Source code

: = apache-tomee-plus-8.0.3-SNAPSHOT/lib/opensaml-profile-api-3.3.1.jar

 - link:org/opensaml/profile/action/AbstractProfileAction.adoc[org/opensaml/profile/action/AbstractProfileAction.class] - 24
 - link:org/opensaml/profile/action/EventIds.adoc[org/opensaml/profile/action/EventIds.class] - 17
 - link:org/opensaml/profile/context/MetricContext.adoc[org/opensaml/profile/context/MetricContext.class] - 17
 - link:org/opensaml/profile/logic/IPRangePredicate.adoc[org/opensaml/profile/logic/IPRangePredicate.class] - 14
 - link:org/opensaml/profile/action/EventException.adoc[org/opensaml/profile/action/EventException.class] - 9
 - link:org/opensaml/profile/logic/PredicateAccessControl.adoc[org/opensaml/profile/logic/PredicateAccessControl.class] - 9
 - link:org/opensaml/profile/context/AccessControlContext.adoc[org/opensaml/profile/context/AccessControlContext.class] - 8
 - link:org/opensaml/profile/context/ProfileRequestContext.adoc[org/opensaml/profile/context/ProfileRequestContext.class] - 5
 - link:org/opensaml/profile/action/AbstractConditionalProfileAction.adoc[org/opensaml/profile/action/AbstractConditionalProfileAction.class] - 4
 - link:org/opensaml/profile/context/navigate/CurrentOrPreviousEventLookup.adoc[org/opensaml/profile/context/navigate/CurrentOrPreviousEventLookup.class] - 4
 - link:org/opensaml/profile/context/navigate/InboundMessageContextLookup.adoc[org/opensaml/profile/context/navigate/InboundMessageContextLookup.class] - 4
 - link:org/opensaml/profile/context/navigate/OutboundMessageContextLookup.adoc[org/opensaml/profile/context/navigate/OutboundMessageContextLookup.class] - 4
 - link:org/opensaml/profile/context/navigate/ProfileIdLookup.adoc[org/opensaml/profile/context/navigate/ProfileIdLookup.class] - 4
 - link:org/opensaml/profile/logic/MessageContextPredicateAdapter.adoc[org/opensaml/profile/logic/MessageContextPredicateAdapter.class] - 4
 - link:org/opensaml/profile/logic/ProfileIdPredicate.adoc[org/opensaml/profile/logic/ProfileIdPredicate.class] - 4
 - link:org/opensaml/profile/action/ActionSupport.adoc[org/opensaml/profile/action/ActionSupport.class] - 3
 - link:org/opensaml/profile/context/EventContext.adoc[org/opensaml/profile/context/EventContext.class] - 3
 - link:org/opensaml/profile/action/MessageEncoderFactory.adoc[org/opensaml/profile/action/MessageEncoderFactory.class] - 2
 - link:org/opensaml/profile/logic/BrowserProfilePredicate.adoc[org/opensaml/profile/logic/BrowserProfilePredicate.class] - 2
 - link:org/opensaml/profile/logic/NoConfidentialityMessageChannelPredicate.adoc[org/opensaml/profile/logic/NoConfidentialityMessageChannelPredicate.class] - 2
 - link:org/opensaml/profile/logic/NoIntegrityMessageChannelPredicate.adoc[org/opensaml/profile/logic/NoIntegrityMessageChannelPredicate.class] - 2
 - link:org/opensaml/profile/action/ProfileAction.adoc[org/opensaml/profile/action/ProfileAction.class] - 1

——

WORK ITEM =
Write the records out in full, exactly as they read above.

WRITTEN RESPONSE =
Source code

: = apache-tomee-plus-8.0.3-SNAPSHOT/lib/opensaml-profile-api-3.3.1.jar

 - link:org/opensaml/profile/action/AbstractProfileAction.adoc[org/opensaml/profile/action/AbstractProfileAction.class] - 24
 - link:org/opensaml/profile/action/EventIds.adoc[org/opensaml/profile/action/EventIds.class] - 17
 - link:org/opensaml/profile/context/MetricContext.adoc[org/opensaml/profile/context/MetricContext.class] - 17
 - link:org/opensaml/profile/logic/IPRangePredicate.adoc[org/opensaml/profile/logic/IPRangePredicate.class] - 14
 - link:org/opensaml/profile/action/EventException.adoc[org/opensaml/profile/action/EventException.class] - 9
 - link:org/opensaml/profile/logic/PredicateAccessControl.adoc[org/opensaml/profile/logic/PredicateAccessControl.class] - 9
 - link:org/opensaml/profile/context/AccessControlContext.adoc[org/opensaml/profile/context/AccessControlContext.class] - 8
 - link:org/opensaml/profile/context/ProfileRequestContext.adoc[org/opensaml/profile/context/ProfileRequestContext.class] - 5
 - link:org/opensaml/profile/action/AbstractConditionalProfileAction.adoc[org/opensaml/profile/action/AbstractConditionalProfileAction.class] - 4
 - link:org/opensaml/profile/context/navigate/CurrentOrPreviousEventLookup.adoc[org/opensaml/profile/context/navigate/CurrentOrPreviousEventLookup.class] - 4
 - link:org/opensaml/profile/context/navigate/InboundMessageContextLookup.adoc[org/opensaml/profile/context/navigate/InboundMessageContextLookup.class] - 4
 - link:org/opensaml/profile/context/navigate/OutboundMessageContextLookup.adoc[org/opensaml/profile/context/navigate/OutboundMessageContextLookup.class] - 4
 - link:org/opensaml/profile/context/navigate/ProfileIdLookup.adoc[org/opensaml/profile/context/navigate/ProfileIdLookup.class] - 4
 - link:org/opensaml/profile/logic/MessageContextPredicateAdapter.adoc[org/opensaml/profile/logic/MessageContextPredicateAdapter.class] - 4
 - link:org/opensaml/profile/logic/ProfileIdPredicate.adoc[org/opensaml/profile/logic/ProfileIdPredicate.class] - 4
 - link:org/opensaml/profile/action/ActionSupport.adoc[org/opensaml/profile/action/ActionSupport.class] - 3
 - link:org/opensaml/profile/context/EventContext.adoc[org/opensaml/profile/context/EventContext.class] - 3
 - link:org/opensaml/profile/action/MessageEncoderFactory.adoc[org/opensaml/profile/action/MessageEncoderFactory.class] - 2
 - link:org/opensaml/profile/logic/BrowserProfilePredicate.adoc[org/opensaml/profile/logic/BrowserProfilePredicate.class] - 2
 - link:org/opensaml/profile/logic/NoConfidentialityMessageChannelPredicate.adoc[org/opensaml/profile/logic/NoConfidentialityMessageChannelPredicate.class] - 2
 - link:org/opensaml/profile/logic/NoIntegrityMessageChannelPredicate.adoc[org/opensaml/profile/logic/NoIntegrityMessageChannelPredicate.class] - 2
 - link:org/opensaml/profile/action/ProfileAction.adoc[org/opensaml/profile/action/ProfileAction.class] - 1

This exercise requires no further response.